### Your assignment
Continue the passage on dispersed particles in a powder compact, picking up after its final sentence.

### Excerpt provided
-=-=-=-=-

Dispersed particles 214 may comprise any of the materials described
herein for particle cores 14, even though the chemical composition
of dispersed particles 214 may be different due to diffusion
effects as described herein. In an exemplary embodiment, dispersed
particles 214 are formed from particle cores 14 comprising
materials having a standard oxidation potential greater than or
equal to Zn, including Mg, Al, Zn or Mn, or a combination thereof,
may include various binary, tertiary and quaternary alloys or other
combinations of these constituents as disclosed herein in
conjunction with particle cores 14. Of these materials, those
having dispersed particles 214 comprising Mg and the nanomatrix 216
formed from the metallic coating materials 16 described herein are
particularly useful. Dispersed particles 214 and particle core
material 218 of Mg, Al, Zn or Mn, or a combination thereof, may
also include a rare earth element, or a combination of rare earth
elements as disclosed herein in conjunction with particle cores
14.
In another exemplary embodiment, dispersed particles 214 are formed
from particle cores 14 comprising metals that are less
electrochemically active than Zn or non-metallic materials.
Suitable non-metallic materials include ceramics, glasses (e.g.,
hollow glass microspheres) or carbon, or a combination thereof, as
described herein.
Dispersed particles 214 of powder compact 200 may have any suitable
particle size, including the average particle sizes described
herein for particle cores 14.
Dispersed particles 214 may have any suitable shape depending on
the shape selected for particle cores 14 and powder particles 12,
as well as the method used to sinter and compact powder 10. In an
exemplary embodiment, powder particles 12 may be spheroidal or
substantially spheroidal and dispersed particles 214 may include an
equiaxed particle configuration as described herein.

-=-=-=-=-

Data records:

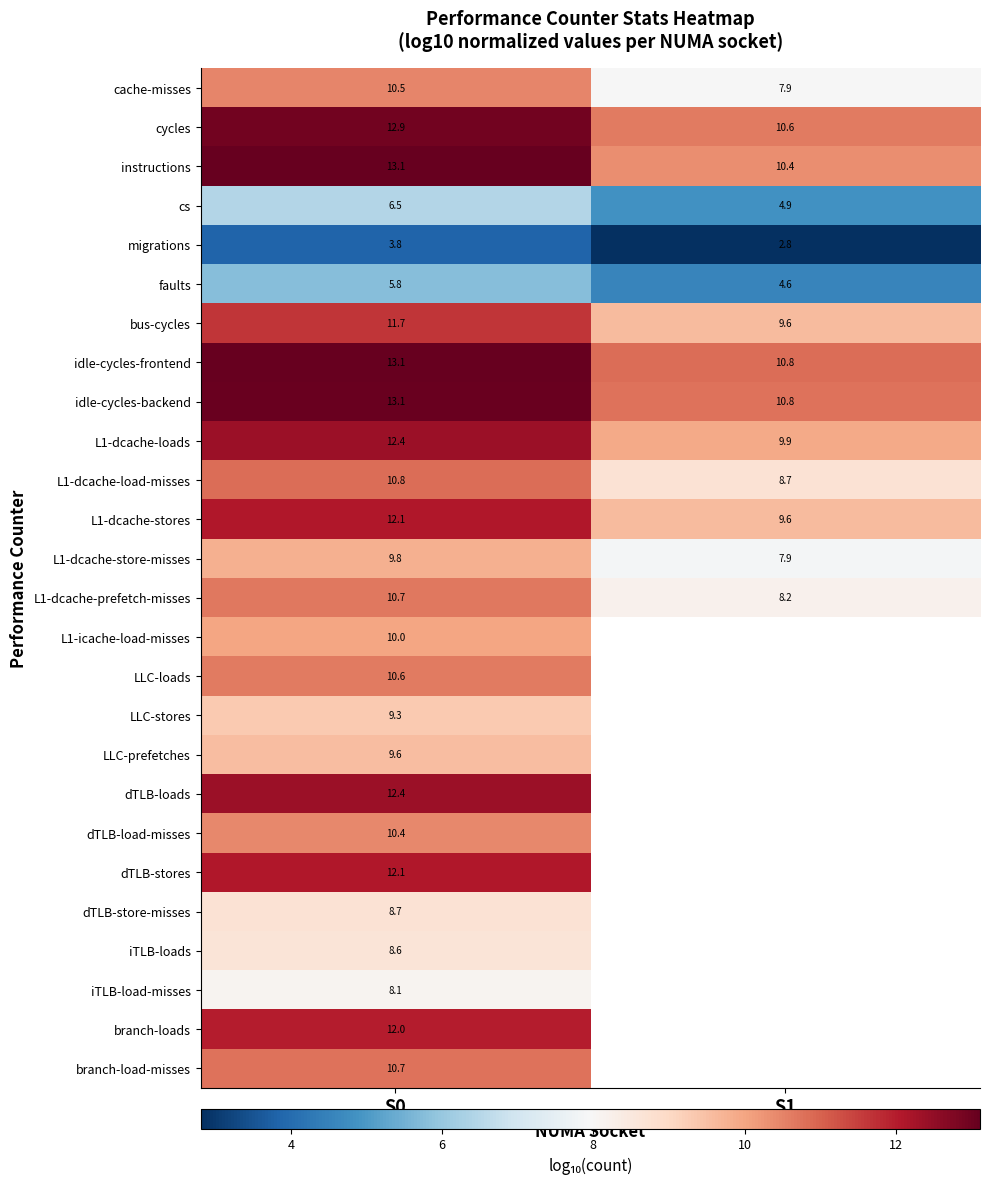

What is the difference between the maximum and minimum values in the cycles series?

2.3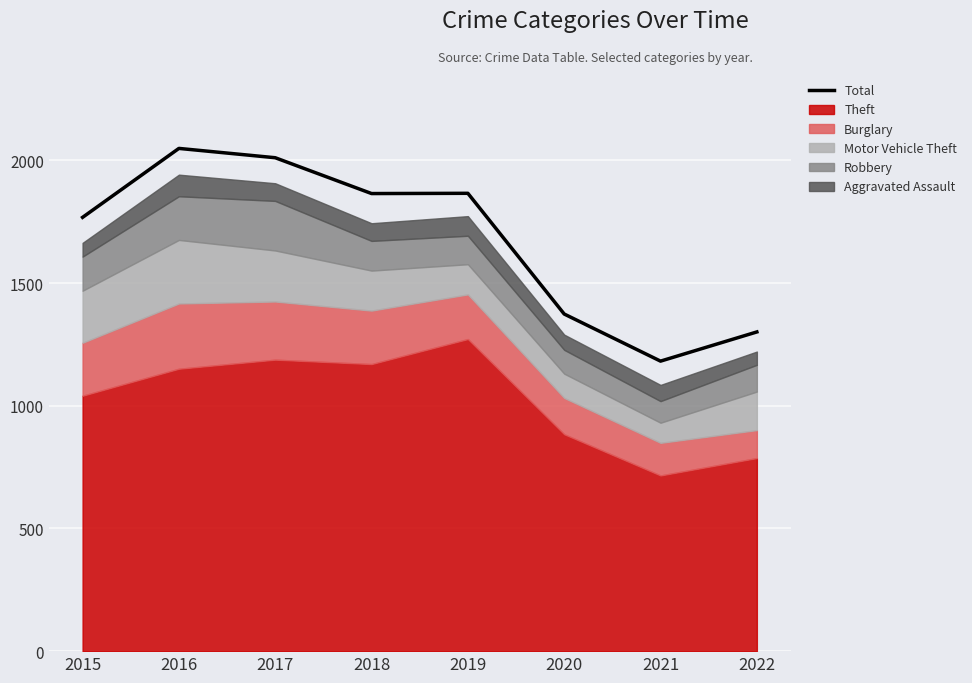

Reading left to right, transcribe all the data shown in this chart.

2015=1768	2016=2049	2017=2011	2018=1865	2019=1866	2020=1374	2021=1182	2022=1301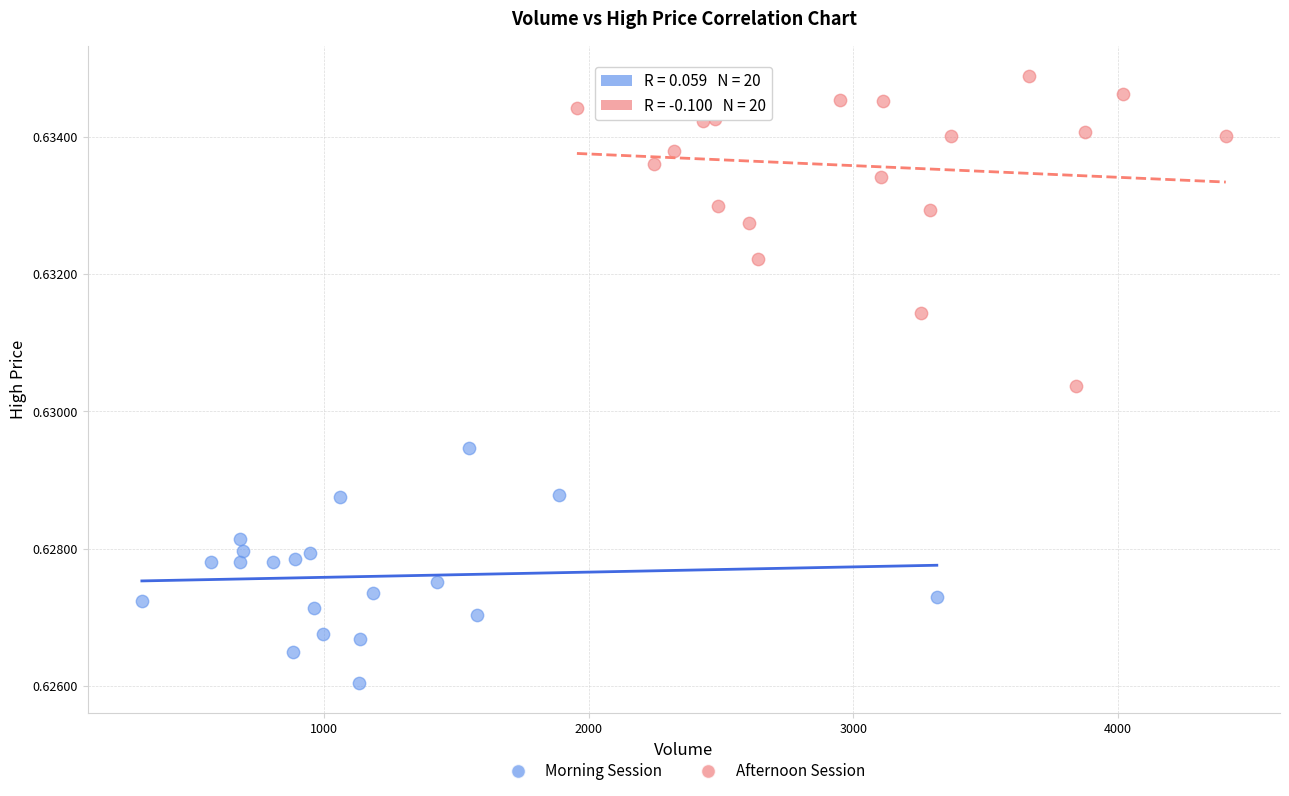

Which series has the widest spread of Y values?

Afternoon Session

-=-=-=-=-

### Expected output
The nature of the dispersion of dispersed particles 214 may be
affected by the selection of the powder 10 or powders 10 used to
make particle compact 200. In one exemplary embodiment, a powder 10
having a unimodal distribution of powder particle 12 sizes may be
selected to form powder compact 200 and will produce a
substantially homogeneous unimodal dispersion of particle sizes of
dispersed particles 214 within cellular nanomatrix 216, as
illustrated generally in FIG. 9. In another exemplary embodiment, a
plurality of powders 10 having a plurality of powder particles with
particle cores 14 that have the same core materials 18 and
different core sizes and the same coating material 20 may be
selected and uniformly mixed as described herein to provide a
powder 10 having a homogenous, multimodal distribution of powder
particle 12 sizes, and may be used to form powder compact 200
having a homogeneous, multimodal dispersion of particle sizes of
dispersed particles 214 within cellular nanomatrix 216, as
illustrated schematically in FIGS. 6 and 11. Similarly, in yet
another exemplary embodiment, a plurality of powders 10 having a
plurality of particle cores 14 that may have the same core
materials 18 and different core sizes and the same coating material
20 may be selected and distributed in a non-uniform manner to
provide a non-homogenous, multimodal distribution of powder
particle sizes, and may be used to form powder compact 200 having a
non-homogeneous, multimodal dispersion of particle sizes of
dispersed particles 214 within cellular nanomatrix 216, as
illustrated schematically in FIG. 12. The selection of the
distribution of particle core size may be used to determine, for
example, the particle size and interparticle spacing of the
dispersed particles 214 within the cellular nanomatrix 216 of
powder compacts 200 made from powder 10.
As illustrated generally in FIGS. 7 and 13, powder metal compact
200 may also be formed using coated metallic powder 10 and an
additional or second powder 30, as described herein. The use of an
additional powder 30 provides a powder compact 200 that also
includes a plurality of dispersed second particles 234, as
described herein, that are dispersed within the nanomatrix 216 and
are also dispersed with respect to the dispersed particles 214.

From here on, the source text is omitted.